» TASKS
**1.** Answer these questions using the humidor forum thread below.
(a) What does Webmeister say it looks like time for, since the humidor is full?
(b) How many coolers does Toasted Coastie bet Dozer has?
(c) What size is the desktop humidor tmoney mentions?
**2.** Extend the humidor forum thread below with the posts that come after its last one.

# New Humi pics!



## DOZER (Sep 30, 2007)

I did some rearranging and took a few quick shots. Please try to not drool on your keyboards.


----------



## amateurke (Mar 28, 2008)

Great humi Dozer!! But I think he's already to small!! :lol:


----------



## m69c44 (Nov 5, 2007)

Wow Great Humi


----------



## Chango (Apr 7, 2006)

I'm glad you're not my neighbor, cause I covet your humidor...
Nice looking setup there!


----------



## smokinj (Jan 16, 2008)

*Now that is one sweet stash Dozer!! Love the Name plate!!*


----------



## Webmeister (Jun 12, 2007)

Wow - that is an excellent cache of cigars Dozer. Looks like time for a matched set of humis - that one is full.


----------



## karmaz00 (Dec 5, 2007)

thats crazy. awsome humi


----------



## Txbob (Feb 2, 2008)

Very Nice Dozer I like your taste


----------



## CaptainJeebes (Apr 26, 2008)

:dribble::dribble::dribble::dribble::dribble:


----------



## jam (Dec 29, 2007)

IS the USA in a cigar shortage if so there all at dozers house wow thats a nice Humi


----------



## The EVP (Dec 21, 2007)

*Party At Dozer's!!!!!!!*


----------



## doblemaduro (Jun 24, 2007)

Dozer, I think you have a monkey on your back! Wow, that's not a humidor, that's a cigar store! I shall not covet....I shall not covet....


----------



## Paint (Mar 1, 2008)

BIGGER BIGGER BIGGER,when will the madness end?congrats on your new toy storage.


----------



## Scoop (Sep 20, 2007)

Looks like it's time for a walk in!


----------



## Doogie (Oct 15, 2007)

The EVP said:


> *Party At Dozer's!!!!!!!*


Friday at 4pm when he's at work:lol:


----------



## Toasted Coastie (Feb 16, 2008)

Wow. We have all seen Dozer's ammo shed. Or have we? I bet he has like 3 coolers too.....


----------



## iloveclmore (Jan 23, 2008)

Looks nice man! Where did you get it?


----------



## g_flores (May 11, 2008)

Awesome Humi! Where did you get it?


----------



## sofaman (Jun 20, 2007)

Nice setup Dozer looks like you are prepared for those Big Job's!!!


----------



## htown (Jan 31, 2008)

Very sweet humidor!!


----------



## DOZER (Sep 30, 2007)

Toasted Coastie said:


> Wow. We have all seen Dozer's ammo shed. Or have we? *I bet he has like 3 coolers too.....*


Uh, yeah... :biggrin:


----------



## DOZER (Sep 30, 2007)

triplezero24 said:


> Looks nice man! Where did you get it?


http://www.cheaphumidors.com/Mercha...tegory_Code=FURNITUREHUMIDORS&Product_Count=5


----------



## svb (Jan 12, 2008)

I have the same one! Very nice!


----------



## tmoney (Mar 14, 2008)

Very nice setup...I guess that beats my 25ct desktop!


----------



## eggwhites (Apr 20, 2008)

Holy Crap..........



:dribble:


----------



## Bigfoot (Jun 25, 2007)

Humidor space is like vacation and money, you can never have enough!!!

very nice Dozer!


----------



## slimm-cl (Apr 7, 2008)

Too late...I think may keyboard is destroyed because of the drool! Nice humi!!!

» EXTRACTED RECORDS
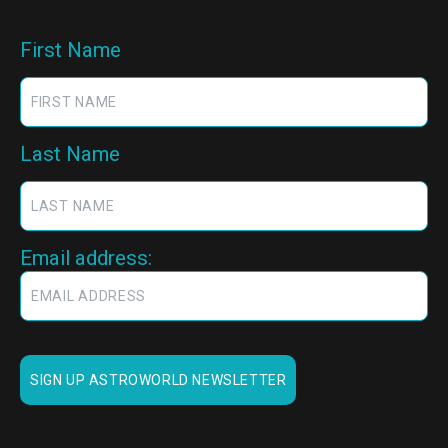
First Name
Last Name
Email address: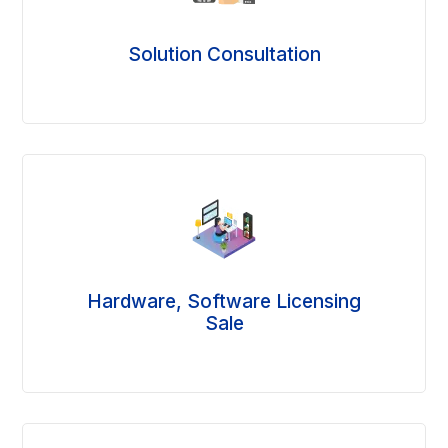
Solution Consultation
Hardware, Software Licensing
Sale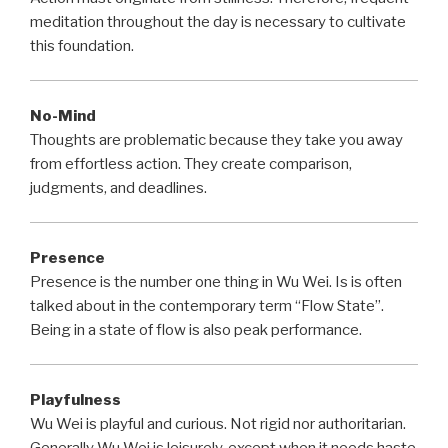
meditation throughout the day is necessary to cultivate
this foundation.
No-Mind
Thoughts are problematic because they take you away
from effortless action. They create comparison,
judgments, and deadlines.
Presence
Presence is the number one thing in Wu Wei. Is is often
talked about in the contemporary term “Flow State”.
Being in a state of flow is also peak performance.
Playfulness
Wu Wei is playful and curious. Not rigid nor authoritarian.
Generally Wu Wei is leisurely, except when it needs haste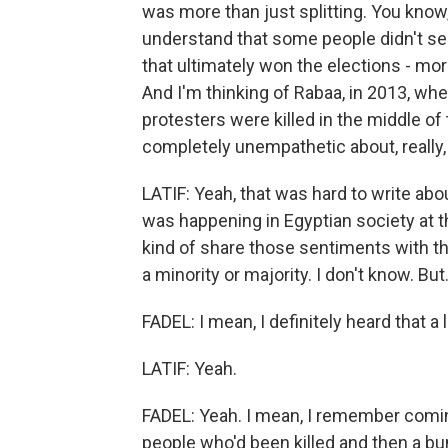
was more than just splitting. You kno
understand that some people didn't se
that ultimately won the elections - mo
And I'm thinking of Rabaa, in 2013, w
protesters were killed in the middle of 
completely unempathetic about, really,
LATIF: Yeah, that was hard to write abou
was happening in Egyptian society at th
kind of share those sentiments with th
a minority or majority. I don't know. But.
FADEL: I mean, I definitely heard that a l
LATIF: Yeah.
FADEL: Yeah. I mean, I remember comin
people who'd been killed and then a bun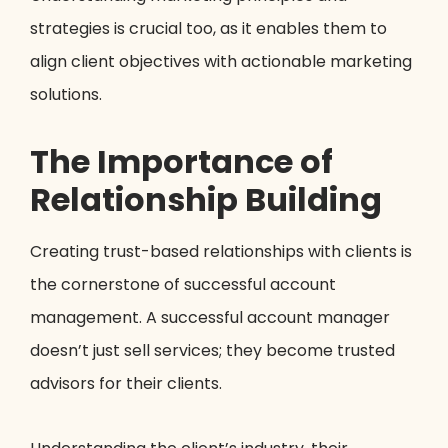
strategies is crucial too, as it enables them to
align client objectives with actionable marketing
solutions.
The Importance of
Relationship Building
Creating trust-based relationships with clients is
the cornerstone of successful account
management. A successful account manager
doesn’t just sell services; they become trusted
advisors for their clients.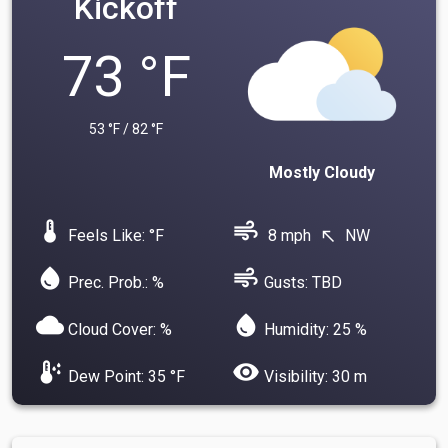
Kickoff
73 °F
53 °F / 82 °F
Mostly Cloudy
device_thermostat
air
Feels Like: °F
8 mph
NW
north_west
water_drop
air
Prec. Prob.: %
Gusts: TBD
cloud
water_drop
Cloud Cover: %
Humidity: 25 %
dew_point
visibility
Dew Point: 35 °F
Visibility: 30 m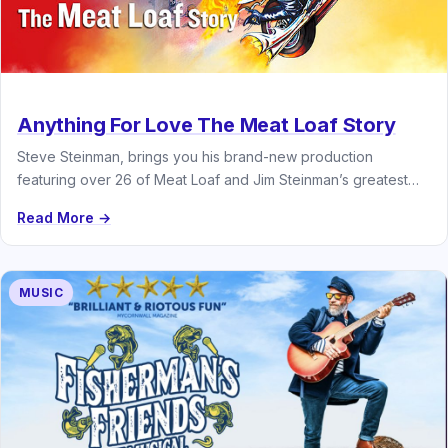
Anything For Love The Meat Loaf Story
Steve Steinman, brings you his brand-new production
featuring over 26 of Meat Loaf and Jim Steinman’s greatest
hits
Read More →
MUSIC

» ANSWERS
**1.**
(a) A matched set of humis.
(b) Three.
(c) 25ct.

**2.**
----------



## Fatmandu (Mar 18, 2008)

Dozer, thats off the hook Bro. My clothes closet isn't that large! But then again, most of my clothes can fit in my saddle bags anyway! Nice set up


----------



## dj5213 (Apr 7, 2008)

DOZER said:


> Uh, yeah... :biggrin:


...you do see those coolers in the first 2 pictures on the right!!!those are some sweet pictures man!! makes me a little jealous too!!


----------



## FN in MT-cl (Feb 25, 2008)

*keyring....*

dozer,

Nice set up!!

But....whats on the end of your keyring??? Looks like a human MOLAR.

Your not doing amateur Dentistry at work are you???

FN in MT


----------



## mhlatke (Oct 13, 2007)

Wow! That is a beauty. I am totally jealous - been looking at the same cabinet for years but have not pulled the trigger.....yet!


----------



## chinomalo (Feb 25, 2008)

Big D,

Now that is something to drool over.. That makes me want to dig into my stash and start smoking!! 

Nice setup and beautiful cigars.. 

Your should start charging for tours.. LOL!!


----------



## dravensghost (Sep 21, 2007)

very nice set up
:dribble:
i think you have a great selection in there, lots of amazing stuff
smart man


----------



## DOZER (Sep 30, 2007)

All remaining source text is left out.